Set in the tree lined Plaza Bolivar, the church has a rectangular plan, with stone walls. The main body of the cathedral has dimensions of 17 by 48 m, and the interior is lined with two rows of huge columns in the tuscan style which support the roof. There is a bell tower outside, which is unique and the bells are now preserved in the plaza. One of the most important religious buildings on the Island, the Virgin of La Asunción is worshiped here. The cathedral has been declared a historical city monument. It has a plain façade and interior, but its left lateral tower, which dates to 1599, is the oldest in the country. The façade at the entrance portal of the church is built in the renaissance style.
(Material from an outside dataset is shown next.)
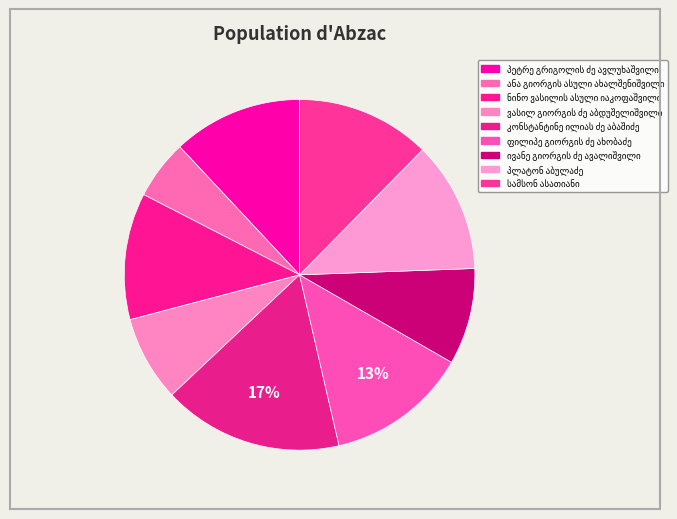

Count the number of slices in the pie.

9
It was considered a model church till the 19th century.

==Bishop==
In 2023, the current bishop is Bishop Fernando José Castro Aguayo who has been in post since summer 2015.

Previous bishops include:

- Bishop Francisco de Guruceaga Iturriza until 1973
- Bishop Tulio Manuel Chirivella Varela 1974 to 1982
- Bishop César Ramón Ortega Herrera 1983 to 1998
- Bishop Rafael Ramón Conde Alfonzo 1999 to 2008
- Bishop Jorge Anibal Quintero Chacón 2008 to 2014

==Festival==
The most important festival in the Liturgical year is held on 15 August, to celebrate the Assumption of the Virgin Mary. A procession is held and mass offered in the church.